* _Prompt_
In the passage on the Park Life photo book below, rewrite the section between "Subtitled 'a love" and "area throughout 2020.", inclusive, switching "bicycle" to "scooter".

* _Extracted text_
Moments of serenity and community amid the chaos of a global pandemic are captured in a new book by Hackney photographer Sophia Spring.
Hackney Downs, Hackney Marshes, Hampstead Heath, Springfield Park, Golders Hill Park, Highgate Woods, and Primrose Hill all feature in Park Life. (Hoxton Press £18.95)
Subtitled 'a love letter to London's green spaces' the project came about when the portrait photographer's shoots "evaporated" at the first lockdown. With a young daughter to look after she says: "I found myself effectively a 1950s housewife doing meal plans. For my own sanity I took my heavy old Hasselblad camera and went out on my bicycle in the lighter evenings and during her lunchtime naps."
Not working to a deadline or a brief she approached park users to capture their first dates, family meet-ups, yoga classes and swimming parties.
"I was doing it for the joy of it, at a time when you were only seeing your family or flat mates it was a way of interacting with people, making a connection and having a conversation with a stranger."
Like many, Spring became more aware of her local area throughout 2020.

* _Listed entries_
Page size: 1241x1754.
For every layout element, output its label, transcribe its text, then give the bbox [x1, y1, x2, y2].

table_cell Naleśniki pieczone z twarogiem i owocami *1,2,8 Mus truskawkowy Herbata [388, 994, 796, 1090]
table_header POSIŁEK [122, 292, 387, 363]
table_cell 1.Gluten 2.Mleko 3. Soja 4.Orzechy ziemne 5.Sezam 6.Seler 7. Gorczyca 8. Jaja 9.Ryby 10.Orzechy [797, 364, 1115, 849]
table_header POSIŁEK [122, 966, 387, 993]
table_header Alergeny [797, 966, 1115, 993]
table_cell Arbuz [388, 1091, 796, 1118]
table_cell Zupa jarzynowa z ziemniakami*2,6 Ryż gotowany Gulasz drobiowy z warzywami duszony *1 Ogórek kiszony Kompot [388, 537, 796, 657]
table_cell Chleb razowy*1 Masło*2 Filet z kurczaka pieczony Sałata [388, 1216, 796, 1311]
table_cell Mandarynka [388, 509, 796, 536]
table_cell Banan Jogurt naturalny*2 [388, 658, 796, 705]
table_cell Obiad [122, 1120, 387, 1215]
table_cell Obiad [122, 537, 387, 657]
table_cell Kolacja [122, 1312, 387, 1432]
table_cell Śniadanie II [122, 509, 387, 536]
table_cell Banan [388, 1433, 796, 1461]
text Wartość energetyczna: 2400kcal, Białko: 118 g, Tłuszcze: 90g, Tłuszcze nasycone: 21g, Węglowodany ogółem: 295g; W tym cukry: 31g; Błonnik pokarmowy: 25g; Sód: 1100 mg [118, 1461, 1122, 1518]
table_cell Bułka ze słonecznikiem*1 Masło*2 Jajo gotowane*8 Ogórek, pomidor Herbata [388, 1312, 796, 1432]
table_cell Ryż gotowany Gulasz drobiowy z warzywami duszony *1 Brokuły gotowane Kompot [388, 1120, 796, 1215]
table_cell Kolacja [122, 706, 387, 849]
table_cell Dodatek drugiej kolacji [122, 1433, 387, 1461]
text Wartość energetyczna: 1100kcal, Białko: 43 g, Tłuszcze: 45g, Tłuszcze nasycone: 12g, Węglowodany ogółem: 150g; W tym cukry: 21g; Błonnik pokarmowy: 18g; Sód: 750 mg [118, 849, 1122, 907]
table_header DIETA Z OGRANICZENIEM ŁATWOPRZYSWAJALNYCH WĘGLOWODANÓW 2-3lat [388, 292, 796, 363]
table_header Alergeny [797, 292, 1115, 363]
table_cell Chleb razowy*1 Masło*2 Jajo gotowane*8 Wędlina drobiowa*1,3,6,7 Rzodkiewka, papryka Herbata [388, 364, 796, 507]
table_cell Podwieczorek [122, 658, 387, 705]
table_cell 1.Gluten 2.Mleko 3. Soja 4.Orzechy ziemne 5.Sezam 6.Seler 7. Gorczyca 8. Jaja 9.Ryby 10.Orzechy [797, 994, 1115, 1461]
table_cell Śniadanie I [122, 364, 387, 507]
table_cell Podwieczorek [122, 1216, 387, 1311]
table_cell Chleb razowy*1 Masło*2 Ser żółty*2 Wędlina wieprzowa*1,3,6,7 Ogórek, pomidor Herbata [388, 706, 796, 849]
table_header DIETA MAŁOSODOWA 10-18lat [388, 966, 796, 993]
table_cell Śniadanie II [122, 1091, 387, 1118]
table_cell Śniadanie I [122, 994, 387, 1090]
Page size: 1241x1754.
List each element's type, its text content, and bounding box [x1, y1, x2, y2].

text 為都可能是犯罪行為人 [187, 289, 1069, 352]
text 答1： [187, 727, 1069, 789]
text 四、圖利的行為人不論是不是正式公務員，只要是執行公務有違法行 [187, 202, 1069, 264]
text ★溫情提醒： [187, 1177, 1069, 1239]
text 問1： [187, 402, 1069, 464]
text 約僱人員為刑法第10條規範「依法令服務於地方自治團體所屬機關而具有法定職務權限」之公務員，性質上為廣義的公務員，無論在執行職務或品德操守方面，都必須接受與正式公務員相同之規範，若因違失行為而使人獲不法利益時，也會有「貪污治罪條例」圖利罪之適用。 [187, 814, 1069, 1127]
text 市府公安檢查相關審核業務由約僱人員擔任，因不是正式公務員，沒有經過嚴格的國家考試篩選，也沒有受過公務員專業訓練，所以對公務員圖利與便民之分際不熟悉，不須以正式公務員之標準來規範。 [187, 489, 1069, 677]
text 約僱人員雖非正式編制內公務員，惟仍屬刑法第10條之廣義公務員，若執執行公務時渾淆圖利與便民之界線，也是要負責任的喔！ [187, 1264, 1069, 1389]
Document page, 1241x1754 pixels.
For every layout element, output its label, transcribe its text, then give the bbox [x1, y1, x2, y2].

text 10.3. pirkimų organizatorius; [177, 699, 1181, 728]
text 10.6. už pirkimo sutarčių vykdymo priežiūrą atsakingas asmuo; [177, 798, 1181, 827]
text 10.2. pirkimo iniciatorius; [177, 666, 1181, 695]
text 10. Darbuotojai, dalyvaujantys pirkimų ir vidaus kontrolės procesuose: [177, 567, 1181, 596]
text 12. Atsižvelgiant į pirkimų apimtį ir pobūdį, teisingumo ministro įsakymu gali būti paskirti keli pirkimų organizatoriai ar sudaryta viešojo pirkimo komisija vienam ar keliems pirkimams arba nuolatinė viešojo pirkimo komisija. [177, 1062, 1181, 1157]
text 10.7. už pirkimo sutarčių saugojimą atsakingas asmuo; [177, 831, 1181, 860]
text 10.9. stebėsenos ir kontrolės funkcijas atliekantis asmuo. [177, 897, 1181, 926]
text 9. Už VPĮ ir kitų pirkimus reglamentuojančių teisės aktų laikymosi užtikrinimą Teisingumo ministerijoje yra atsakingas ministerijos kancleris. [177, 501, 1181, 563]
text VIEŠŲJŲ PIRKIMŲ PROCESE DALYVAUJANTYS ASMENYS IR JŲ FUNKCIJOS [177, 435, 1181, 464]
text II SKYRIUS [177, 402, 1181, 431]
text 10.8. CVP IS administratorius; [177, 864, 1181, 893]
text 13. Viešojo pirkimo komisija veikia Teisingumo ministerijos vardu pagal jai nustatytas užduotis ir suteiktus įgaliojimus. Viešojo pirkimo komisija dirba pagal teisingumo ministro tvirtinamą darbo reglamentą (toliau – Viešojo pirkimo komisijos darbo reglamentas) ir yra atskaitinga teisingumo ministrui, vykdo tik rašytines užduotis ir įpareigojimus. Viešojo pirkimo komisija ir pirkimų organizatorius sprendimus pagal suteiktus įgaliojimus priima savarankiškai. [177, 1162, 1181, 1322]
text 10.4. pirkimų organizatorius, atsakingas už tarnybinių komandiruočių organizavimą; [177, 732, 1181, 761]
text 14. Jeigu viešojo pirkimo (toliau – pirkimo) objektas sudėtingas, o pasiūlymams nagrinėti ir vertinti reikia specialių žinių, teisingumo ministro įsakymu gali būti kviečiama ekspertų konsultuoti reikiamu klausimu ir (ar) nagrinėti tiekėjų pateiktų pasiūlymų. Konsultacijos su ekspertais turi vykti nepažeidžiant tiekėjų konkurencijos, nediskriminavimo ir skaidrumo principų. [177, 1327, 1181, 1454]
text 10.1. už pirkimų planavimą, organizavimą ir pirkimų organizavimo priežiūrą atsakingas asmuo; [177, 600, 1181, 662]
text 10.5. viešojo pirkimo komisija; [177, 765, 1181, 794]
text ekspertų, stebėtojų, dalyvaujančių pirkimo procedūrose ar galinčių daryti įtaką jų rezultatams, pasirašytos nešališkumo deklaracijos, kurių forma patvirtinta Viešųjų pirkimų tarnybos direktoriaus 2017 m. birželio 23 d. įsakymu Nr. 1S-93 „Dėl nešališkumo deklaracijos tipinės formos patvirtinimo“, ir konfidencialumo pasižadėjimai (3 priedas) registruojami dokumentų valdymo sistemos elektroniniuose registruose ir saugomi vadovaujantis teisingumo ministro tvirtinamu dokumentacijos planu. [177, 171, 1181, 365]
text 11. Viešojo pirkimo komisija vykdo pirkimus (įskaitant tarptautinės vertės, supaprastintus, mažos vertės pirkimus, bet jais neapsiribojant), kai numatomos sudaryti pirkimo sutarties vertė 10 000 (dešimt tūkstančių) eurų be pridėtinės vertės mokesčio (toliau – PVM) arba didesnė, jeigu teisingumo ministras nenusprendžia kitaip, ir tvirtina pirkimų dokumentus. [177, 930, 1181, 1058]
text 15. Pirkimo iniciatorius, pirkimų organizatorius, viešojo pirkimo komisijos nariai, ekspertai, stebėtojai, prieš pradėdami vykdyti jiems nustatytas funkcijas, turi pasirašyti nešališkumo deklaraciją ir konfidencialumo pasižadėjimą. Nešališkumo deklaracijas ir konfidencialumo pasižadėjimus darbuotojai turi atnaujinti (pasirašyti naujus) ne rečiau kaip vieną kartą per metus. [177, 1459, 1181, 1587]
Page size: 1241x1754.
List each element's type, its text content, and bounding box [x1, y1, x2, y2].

* _Solution to this task_
Subtitled 'a love letter to London's green spaces' the project came about when the portrait photographer's shoots "evaporated" at the first lockdown. With a young daughter to look after she says: "I found myself effectively a 1950s housewife doing meal plans. For my own sanity I took my heavy old Hasselblad camera and went out on my scooter in the lighter evenings and during her lunchtime naps."
Not working to a deadline or a brief she approached park users to capture their first dates, family meet-ups, yoga classes and swimming parties.
"I was doing it for the joy of it, at a time when you were only seeing your family or flat mates it was a way of interacting with people, making a connection and having a conversation with a stranger."
Like many, Spring became more aware of her local area throughout 2020.